TEMPO.CO, Jakarta - Kepala Ekonom Bank Permata Josua Pardede mengusulkan pemerintah dan PT Pertamina (Persero) meminimalkan potensi pergeseran (shifting) konsumsi BBM dari Pertamax yang nonsubsidi ke Pertalite yang disubsidi dengan melarang kendaraan pemerintah dan BUMN mengisi BBM subsidi.
Selain itu, menurut dia, pemerintah dan Pertamina dapat melakukan seleksi kendaraan pribadi yang mengisi Pertalite.

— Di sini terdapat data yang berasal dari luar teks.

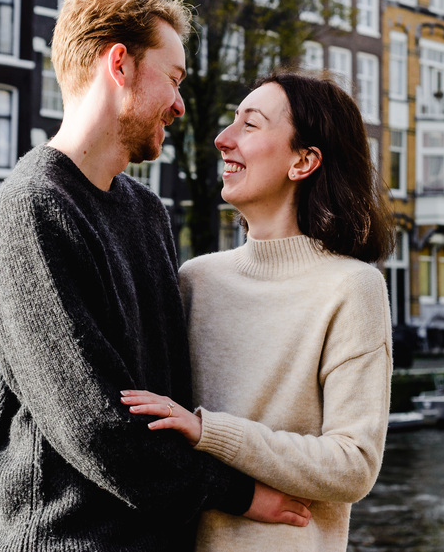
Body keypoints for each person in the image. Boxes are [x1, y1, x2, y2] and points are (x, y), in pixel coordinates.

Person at [0, 0, 310, 552]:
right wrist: (246, 495)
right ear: (120, 65)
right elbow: (97, 427)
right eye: (173, 80)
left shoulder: (147, 212)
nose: (180, 104)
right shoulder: (33, 208)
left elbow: (175, 392)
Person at [120, 72, 396, 551]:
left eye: (250, 125)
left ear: (303, 161)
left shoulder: (353, 288)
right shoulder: (194, 280)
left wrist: (211, 432)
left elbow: (353, 465)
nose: (222, 139)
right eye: (231, 122)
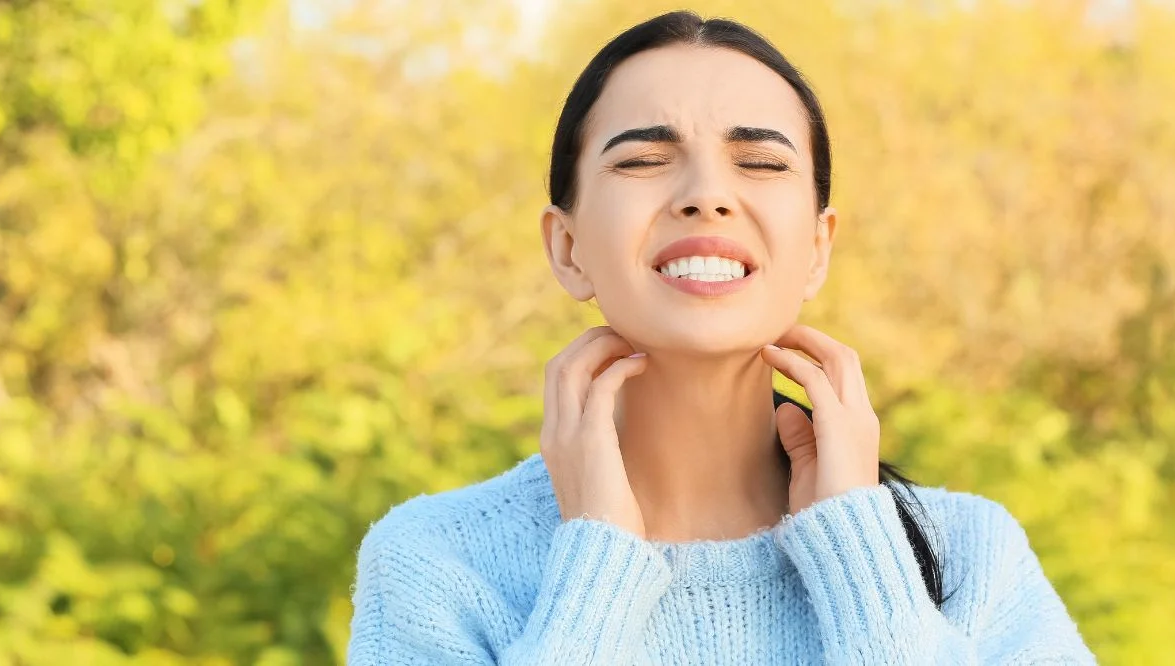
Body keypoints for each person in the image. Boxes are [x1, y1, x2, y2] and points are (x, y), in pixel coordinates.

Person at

"Misalnya, kendaraan mewah dengan kapasitas mesin ataupun merek tertentu dilarang mengisi BBM bersubsidi. Pengawasan terhadap tindak kecurangan juga perlu diperketat," ujar Josua dalam keterangan yang diterima di Jakarta, Minggu, 3 April 2022.
Perbedaan harga yang cukup tinggi antara bahan bakar minyak (BBM) jenis Pertalite dan Pertamax berpotensi memacu pergeseran konsumsi dari Pertamax ke Pertalite. Dengan adanya potensi tersebut, Pertamina dan Pemerintah harus berupaya meminimalkan shifting tersebut.
Josua menilai kebijakan pemerintah tidak menaikkan harga Pertalite cukup baik untuk melindungi daya beli masyarakat. Dengan ditetapkannya harga Pertalite, masyarakat masih memiliki opsi BBM murah di tengah tekanan ekonomi akibat COVID-19.
"Pertamax memang layak dinaikkan harganya mengingat konsumen dari Pertamax kecenderungannya adalah masyarakat menengah atas," ujarnya.
Pertamina mulai 1 April 2022 dini hari menyesuaikan harga Pertamax menjadi Rp 12.500 per liter dari sebelumnya Rp 9.000.